A teacher needs a composite score of at least 65 out of 100 points to be rated developing or higher. But when the state set scoring ranges based on student growth measures, there were a small number of scenarios where a teacher could receive as few as six points out of 40 and still get rated developing on those subcomponents. Any point total under 59 that that teacher received on the remaining 60 points would not meet the 65-point threshold and result in an overall “ineffective.”

“They never took the time to run through all the permutations,” said Carol Burris, principal of South Side High School in Long Island, who has written about versions of the scoring quirk since the state adopted new teacher evaluation requirements in 2012.

The parties involved in negotiating those requirements — teachers unions, State Education Commissioner John King and Gov. Andrew Cuomo — have never conceded to Burris’s criticism publicly. But when King imposed an evaluation on New York City last month, he tacitly acknowledged it by using different scoring rules.

The new rules for New York City increase the range of points that teachers receive when they are rated “ineffective” on either of the two student growth components. Under the scoring system used throughout the state, teachers rated ineffective receive between 0 and 2 points. But in New York City, teachers who are rated ineffective can get up to 12 points. The result is that teachers who score “developing” in either category are unlikely to net overall “ineffective” ratings.

State officials say the changes won’t result in more teachers being rated ineffective. Instead, the changes will ensure that only teachers whose performance merits ineffective ratings will get them.

“The cut scores in force throughout the rest of the state are the problem,” UFT researcher Jackie Bennett wrote on the union’s Edwize blog. “The NYC cuts are actually the fix.”

The second set of changes has to do with the “subjective” evaluation measures, which for New York City next year are based entirely on observations. Under the scoring rules in place across the state, teachers who score higher than “ineffective” rack up 50 points or more.
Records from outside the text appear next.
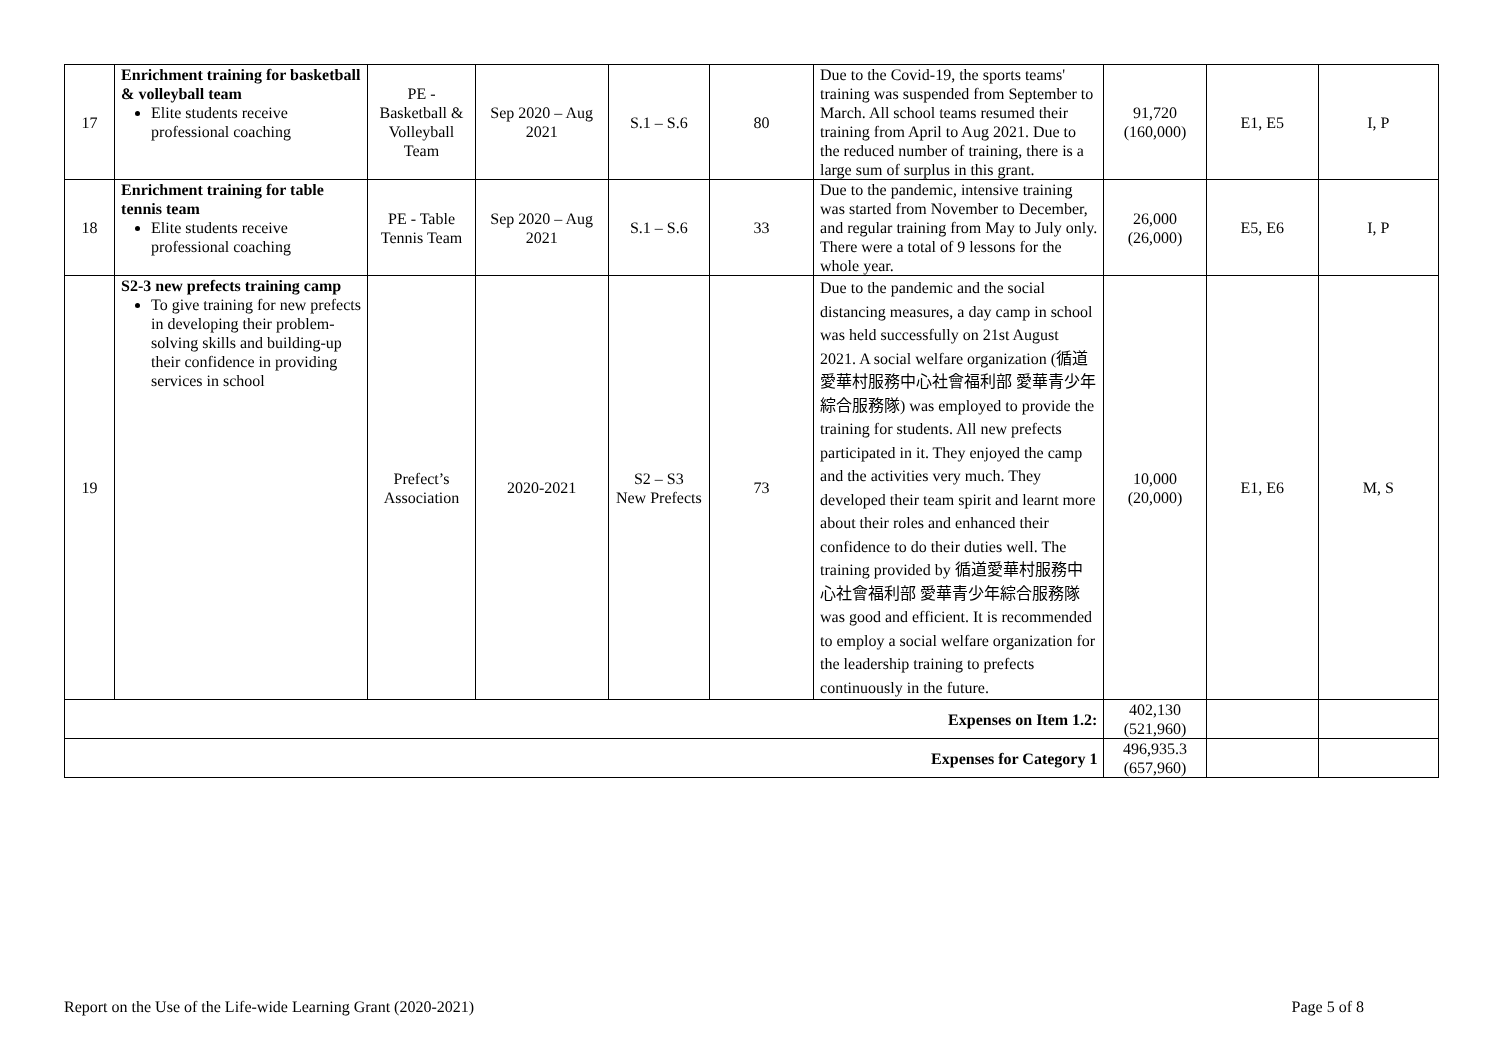| 17 | Enrichment training for basketball & volleyball team Elite students receive professional coaching | PE - Basketball & Volleyball Team | Sep 2020 – Aug 2021 | S.1 – S.6 | 80 | Due to the Covid-19, the sports teams' training was suspended from September to March. All school teams resumed their training from April to Aug 2021. Due to the reduced number of training, there is a large sum of surplus in this grant. | 91,720 (160,000) | E1, E5 | I, P |
| 18 | Enrichment training for table tennis team Elite students receive professional coaching | PE - Table Tennis Team | Sep 2020 – Aug 2021 | S.1 – S.6 | 33 | Due to the pandemic, intensive training was started from November to December, and regular training from May to July only. There were a total of 9 lessons for the whole year. | 26,000 (26,000) | E5, E6 | I, P |
| 19 | S2-3 new prefects training camp To give training for new prefects in developing their problem-solving skills and building-up their confidence in providing services in school | Prefect’s Association | 2020-2021 | S2 – S3 New Prefects | 73 | Due to the pandemic and the social distancing measures, a day camp in school was held successfully on 21st August 2021. A social welfare organization (循道愛華村服務中心社會福利部 愛華青少年綜合服務隊) was employed to provide the training for students. All new prefects participated in it. They enjoyed the camp and the activities very much. They developed their team spirit and learnt more about their roles and enhanced their confidence to do their duties well. The training provided by 循道愛華村服務中心社會福利部 愛華青少年綜合服務隊 was good and efficient. It is recommended to employ a social welfare organization for the leadership training to prefects continuously in the future. | 10,000 (20,000) | E1, E6 | M, S |
| Expenses on Item 1.2: | | | | | | | 402,130 (521,960) | | |
| Expenses for Category 1 | | | | | | | 496,935.3 (657,960) | | |
Report on the Use of the Life-wide Learning Grant (2020-2021) Page 5 of 8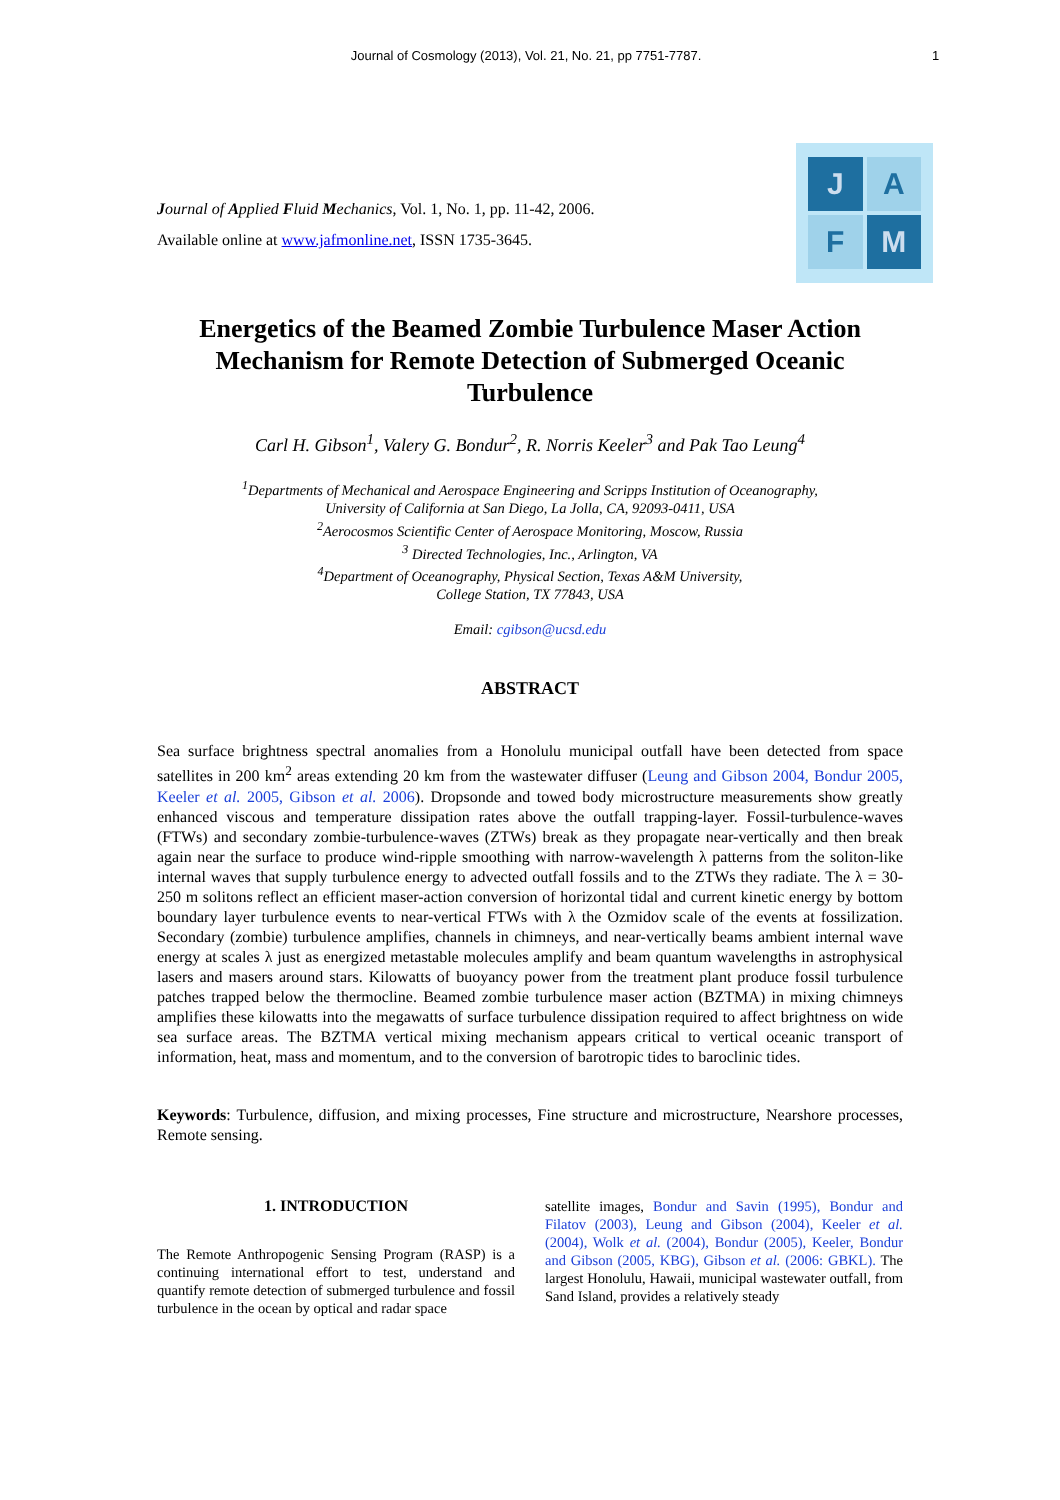Journal of Cosmology (2013), Vol. 21, No. 21, pp 7751-7787.
1
Journal of Applied Fluid Mechanics, Vol. 1, No. 1, pp. 11-42, 2006.
Available online at www.jafmonline.net, ISSN 1735-3645.
J
A
F
M
Energetics of the Beamed Zombie Turbulence Maser Action Mechanism for Remote Detection of Submerged Oceanic Turbulence
Carl H. Gibson<sup>1</sup>, Valery G. Bondur<sup>2</sup>, R. Norris Keeler<sup>3</sup> and Pak Tao Leung<sup>4</sup>
<sup>1</sup> Departments of Mechanical and Aerospace Engineering and Scripps Institution of Oceanography,
University of California at San Diego, La Jolla, CA, 92093-0411, USA
<sup>2</sup> Aerocosmos Scientific Center of Aerospace Monitoring, Moscow, Russia
<sup>3</sup> Directed Technologies, Inc., Arlington, VA
<sup>4</sup> Department of Oceanography, Physical Section, Texas A&M University,
College Station, TX 77843, USA
Email: cgibson@ucsd.edu
ABSTRACT
Sea surface brightness spectral anomalies from a Honolulu municipal outfall have been detected from space satellites in 200 km<sup>2</sup> areas extending 20 km from the wastewater diffuser (Leung and Gibson 2004, Bondur 2005, Keeler et al. 2005, Gibson et al. 2006). Dropsonde and towed body microstructure measurements show greatly enhanced viscous and temperature dissipation rates above the outfall trapping-layer. Fossil-turbulence-waves (FTWs) and secondary zombie-turbulence-waves (ZTWs) break as they propagate near-vertically and then break again near the surface to produce wind-ripple smoothing with narrow-wavelength λ patterns from the soliton-like internal waves that supply turbulence energy to advected outfall fossils and to the ZTWs they radiate. The λ = 30-250 m solitons reflect an efficient maser-action conversion of horizontal tidal and current kinetic energy by bottom boundary layer turbulence events to near-vertical FTWs with λ the Ozmidov scale of the events at fossilization. Secondary (zombie) turbulence amplifies, channels in chimneys, and near-vertically beams ambient internal wave energy at scales λ just as energized metastable molecules amplify and beam quantum wavelengths in astrophysical lasers and masers around stars. Kilowatts of buoyancy power from the treatment plant produce fossil turbulence patches trapped below the thermocline. Beamed zombie turbulence maser action (BZTMA) in mixing chimneys amplifies these kilowatts into the megawatts of surface turbulence dissipation required to affect brightness on wide sea surface areas. The BZTMA vertical mixing mechanism appears critical to vertical oceanic transport of information, heat, mass and momentum, and to the conversion of barotropic tides to baroclinic tides.
Keywords: Turbulence, diffusion, and mixing processes, Fine structure and microstructure, Nearshore processes, Remote sensing.
1. INTRODUCTION
The Remote Anthropogenic Sensing Program (RASP) is a continuing international effort to test, understand and quantify remote detection of submerged turbulence and fossil turbulence in the ocean by optical and radar space
satellite images, Bondur and Savin (1995), Bondur and Filatov (2003), Leung and Gibson (2004), Keeler et al. (2004), Wolk et al. (2004), Bondur (2005), Keeler, Bondur and Gibson (2005, KBG), Gibson et al. (2006: GBKL). The largest Honolulu, Hawaii, municipal wastewater outfall, from Sand Island, provides a relatively steady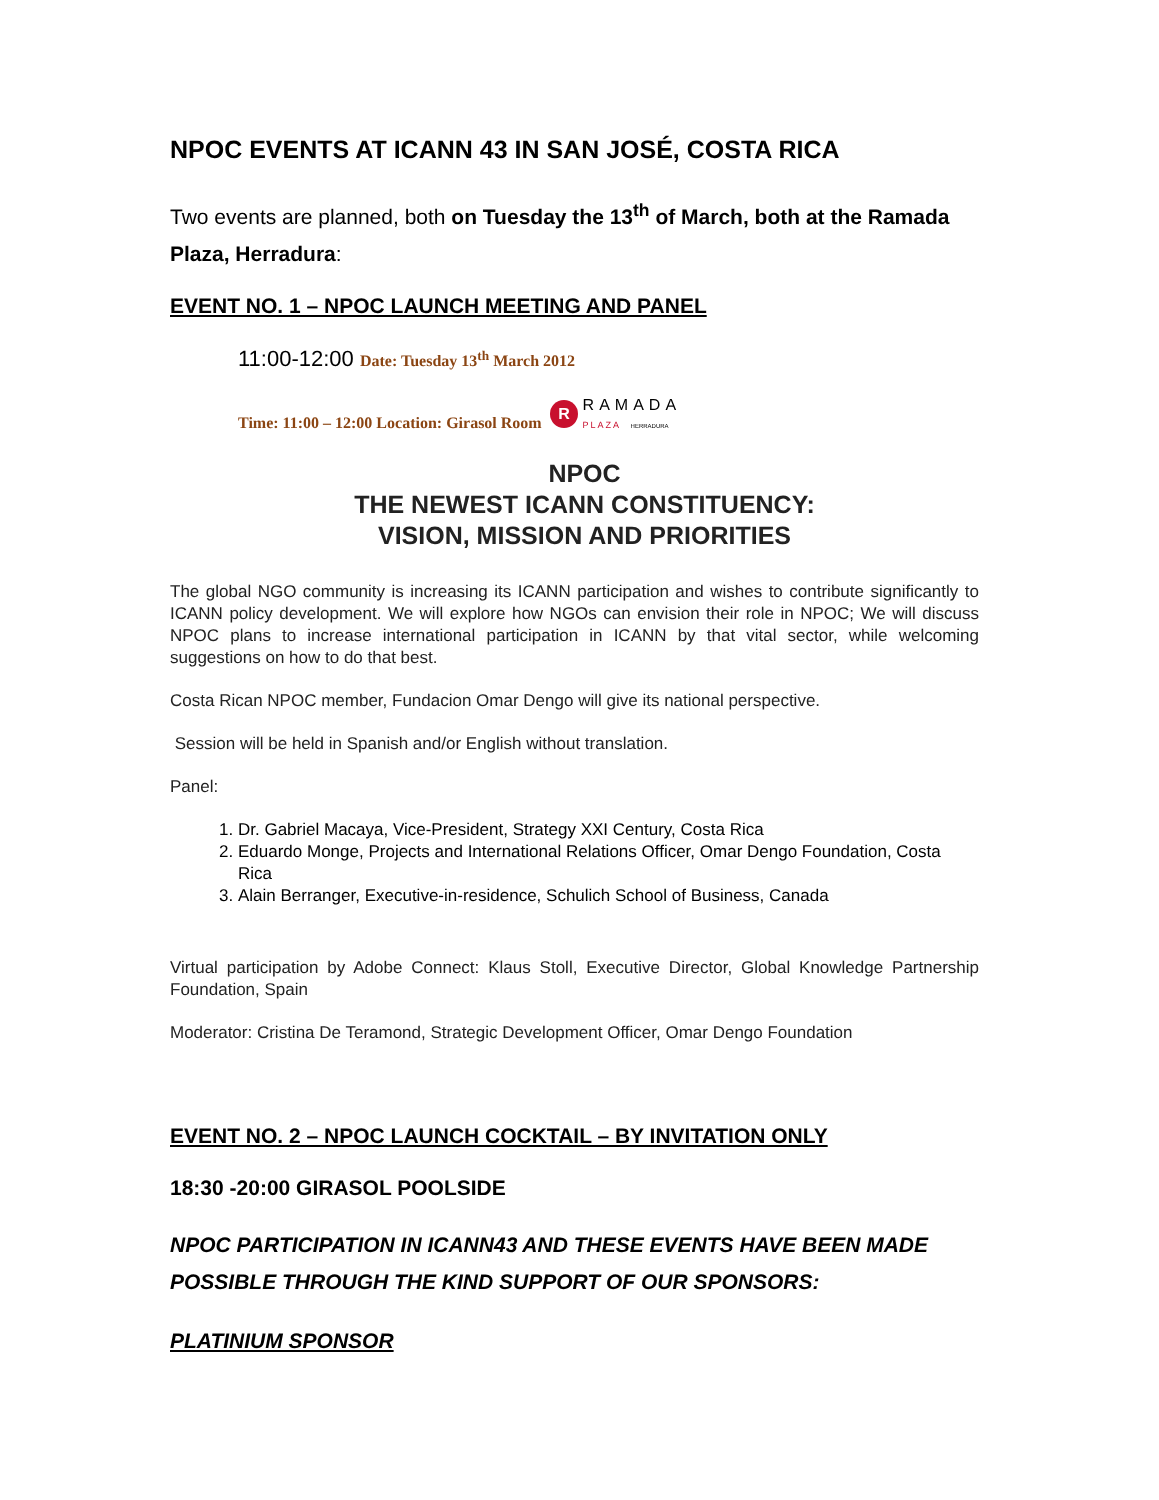NPOC EVENTS AT ICANN 43 IN SAN JOSÉ, COSTA RICA
Two events are planned, both on Tuesday the 13<sup>th</sup> of March, both at the Ramada Plaza, Herradura:
EVENT NO. 1 – NPOC LAUNCH MEETING AND PANEL
11:00-12:00 Date: Tuesday 13<sup>th</sup> March 2012
Time: 11:00 – 12:00 Location: Girasol Room R RAMADA
PLAZA HERRADURA
NPOC
THE NEWEST ICANN CONSTITUENCY:
VISION, MISSION AND PRIORITIES
The global NGO community is increasing its ICANN participation and wishes to contribute significantly to ICANN policy development. We will explore how NGOs can envision their role in NPOC; We will discuss NPOC plans to increase international participation in ICANN by that vital sector, while welcoming suggestions on how to do that best.
Costa Rican NPOC member, Fundacion Omar Dengo will give its national perspective.
Session will be held in Spanish and/or English without translation.
Panel:
1. Dr. Gabriel Macaya, Vice-President, Strategy XXI Century, Costa Rica
2. Eduardo Monge, Projects and International Relations Officer, Omar Dengo Foundation, Costa Rica
3. Alain Berranger, Executive-in-residence, Schulich School of Business, Canada
Virtual participation by Adobe Connect: Klaus Stoll, Executive Director, Global Knowledge Partnership Foundation, Spain
Moderator: Cristina De Teramond, Strategic Development Officer, Omar Dengo Foundation
EVENT NO. 2 – NPOC LAUNCH COCKTAIL – BY INVITATION ONLY
18:30 -20:00 GIRASOL POOLSIDE
NPOC PARTICIPATION IN ICANN43 AND THESE EVENTS HAVE BEEN MADE POSSIBLE THROUGH THE KIND SUPPORT OF OUR SPONSORS:
PLATINIUM SPONSOR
But in New York City, teachers who are rated ineffective get no more than 38 points.

The result is that scores of teachers with a wide range of performance on their observations would all receive similar point totals, meaning that their scores on the objective measures would make the difference in their final ratings.

“When you create such a narrow band from developing to highly effective, it means that most of the variation is going to come from the measures of student learning,” said Chief Academic Officer Shael Polakow-Suransky, who argued for more proportional ranges during state arbitration. “In those versions, it actually created more weight than the law intended on measures of student learning.”

Polakow-Suransky said it would also allow principals to have greater control over how teachers in their schools are evaluated.

“The measures of student learning should be potent,” he added, “but it shouldn’t be determinative of most of the evaluation.”

The scoring quirks that the state is addressing are products of the state’s approach to combining evaluation data into a final rating.

New York uses a “numerical” approach, which some consider easy to communicate with stakeholders. Evaluations in Washington, D.C., and Tennessee also use the approach.

“Many states and districts look at the numerical approach and consider it to be more transparent because the numbers and formulas are more clearly articulated,” said Lisa Lachlan-Haché, a researcher at the American Institute of Research who studied the subject for a white paper she co-wrote last year. New York hired AIR to develop its student growth models for state assessments.

In two other widely used approaches to convert evaluation components into final ratings — “profile,” which is used in New Haven, and “holistic,” which is used in Massachusetts — there is no conversion to points. Instead, raters translate information more impressionistically.

Lachlan-Haché said that New York State was taking advantage of the flexibility of the numeric approach, which allows policymakers to make changes when they see some things aren’t working.

“We should expect to see pioneers like New York adjust their cut points and summative rating approaches in the first few years of implementation,” Lachlan-Haché said. “States are generally going into evaluation design with the understanding that these systems will not be perfect.”

The New York City model could be on the table for other districts when they renegotiate their evaluation systems.

“That is a topic we can come back to in July,” King said last month, referring to the July 17 Board of Regents meeting.